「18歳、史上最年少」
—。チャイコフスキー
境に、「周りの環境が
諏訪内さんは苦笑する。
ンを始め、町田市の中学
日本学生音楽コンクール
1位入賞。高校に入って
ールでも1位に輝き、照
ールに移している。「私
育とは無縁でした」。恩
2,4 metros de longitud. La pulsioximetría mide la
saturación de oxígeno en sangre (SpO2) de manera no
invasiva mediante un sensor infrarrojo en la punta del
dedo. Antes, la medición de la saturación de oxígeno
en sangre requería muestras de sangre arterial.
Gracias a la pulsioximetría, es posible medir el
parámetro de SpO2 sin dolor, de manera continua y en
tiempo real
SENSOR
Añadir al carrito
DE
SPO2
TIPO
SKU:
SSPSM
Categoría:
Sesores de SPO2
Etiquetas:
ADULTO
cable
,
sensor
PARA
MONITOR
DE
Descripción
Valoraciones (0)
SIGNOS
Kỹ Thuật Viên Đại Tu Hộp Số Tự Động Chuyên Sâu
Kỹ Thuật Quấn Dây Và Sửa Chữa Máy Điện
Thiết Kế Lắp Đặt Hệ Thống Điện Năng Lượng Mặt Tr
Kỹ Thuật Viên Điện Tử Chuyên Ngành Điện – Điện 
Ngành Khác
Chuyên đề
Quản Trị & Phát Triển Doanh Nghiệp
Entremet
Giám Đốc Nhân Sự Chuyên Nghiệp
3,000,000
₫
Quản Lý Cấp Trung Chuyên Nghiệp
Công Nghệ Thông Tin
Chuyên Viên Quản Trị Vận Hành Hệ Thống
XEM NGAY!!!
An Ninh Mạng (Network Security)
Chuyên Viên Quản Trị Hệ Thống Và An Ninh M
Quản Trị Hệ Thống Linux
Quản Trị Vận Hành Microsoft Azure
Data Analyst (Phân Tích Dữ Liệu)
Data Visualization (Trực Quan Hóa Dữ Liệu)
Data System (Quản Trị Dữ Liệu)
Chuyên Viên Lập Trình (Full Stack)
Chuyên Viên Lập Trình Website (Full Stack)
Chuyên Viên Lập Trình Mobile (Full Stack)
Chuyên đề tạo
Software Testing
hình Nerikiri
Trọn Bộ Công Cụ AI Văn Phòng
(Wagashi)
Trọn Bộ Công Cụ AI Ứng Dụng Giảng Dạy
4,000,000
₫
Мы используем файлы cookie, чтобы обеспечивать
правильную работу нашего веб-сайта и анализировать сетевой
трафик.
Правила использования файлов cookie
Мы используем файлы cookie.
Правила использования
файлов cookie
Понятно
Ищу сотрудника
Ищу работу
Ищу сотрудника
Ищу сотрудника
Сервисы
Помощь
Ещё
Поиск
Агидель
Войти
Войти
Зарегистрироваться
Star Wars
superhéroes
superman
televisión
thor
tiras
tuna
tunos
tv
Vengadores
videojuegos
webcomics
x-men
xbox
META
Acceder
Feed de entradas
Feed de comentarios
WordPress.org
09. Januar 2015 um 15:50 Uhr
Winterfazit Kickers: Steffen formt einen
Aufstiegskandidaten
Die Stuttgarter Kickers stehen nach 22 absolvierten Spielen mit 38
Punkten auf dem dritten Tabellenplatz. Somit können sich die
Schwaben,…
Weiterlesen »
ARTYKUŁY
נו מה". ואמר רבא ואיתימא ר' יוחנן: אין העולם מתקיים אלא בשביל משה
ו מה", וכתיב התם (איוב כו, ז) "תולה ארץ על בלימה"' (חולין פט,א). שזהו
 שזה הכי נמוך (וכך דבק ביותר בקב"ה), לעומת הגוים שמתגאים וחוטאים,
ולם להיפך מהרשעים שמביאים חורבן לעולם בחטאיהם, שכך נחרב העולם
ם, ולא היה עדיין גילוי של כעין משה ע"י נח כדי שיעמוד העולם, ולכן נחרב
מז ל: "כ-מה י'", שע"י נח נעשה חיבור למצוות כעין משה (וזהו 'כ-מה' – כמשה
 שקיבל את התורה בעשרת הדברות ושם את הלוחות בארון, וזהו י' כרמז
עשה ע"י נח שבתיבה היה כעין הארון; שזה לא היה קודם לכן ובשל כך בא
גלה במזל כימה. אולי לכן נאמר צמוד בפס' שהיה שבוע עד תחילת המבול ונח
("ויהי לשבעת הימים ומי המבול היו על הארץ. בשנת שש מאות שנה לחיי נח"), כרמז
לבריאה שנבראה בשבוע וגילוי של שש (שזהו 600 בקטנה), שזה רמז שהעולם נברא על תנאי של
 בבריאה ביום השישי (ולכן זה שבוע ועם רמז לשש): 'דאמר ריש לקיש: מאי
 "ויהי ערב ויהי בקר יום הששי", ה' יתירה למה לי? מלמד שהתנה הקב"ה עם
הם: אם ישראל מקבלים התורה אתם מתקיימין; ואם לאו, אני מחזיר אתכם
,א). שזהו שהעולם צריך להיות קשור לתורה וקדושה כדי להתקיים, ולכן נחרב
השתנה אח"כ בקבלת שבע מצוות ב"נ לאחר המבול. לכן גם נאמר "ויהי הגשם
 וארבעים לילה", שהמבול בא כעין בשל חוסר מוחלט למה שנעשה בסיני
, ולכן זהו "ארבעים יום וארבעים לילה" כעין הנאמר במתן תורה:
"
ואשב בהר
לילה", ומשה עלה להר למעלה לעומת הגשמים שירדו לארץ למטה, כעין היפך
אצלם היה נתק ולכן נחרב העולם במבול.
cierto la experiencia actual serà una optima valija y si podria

● PROBLEM DETAILS
For each line in the records that contains the word "התורה", make a copy.

● SOLUTION FOR THIS TASK
 שקיבל את התורה בעשרת הדברות ושם את הלוחות בארון, וזהו י' כרמז
הם: אם ישראל מקבלים התורה אתם מתקיימין; ואם לאו, אני מחזיר אתכם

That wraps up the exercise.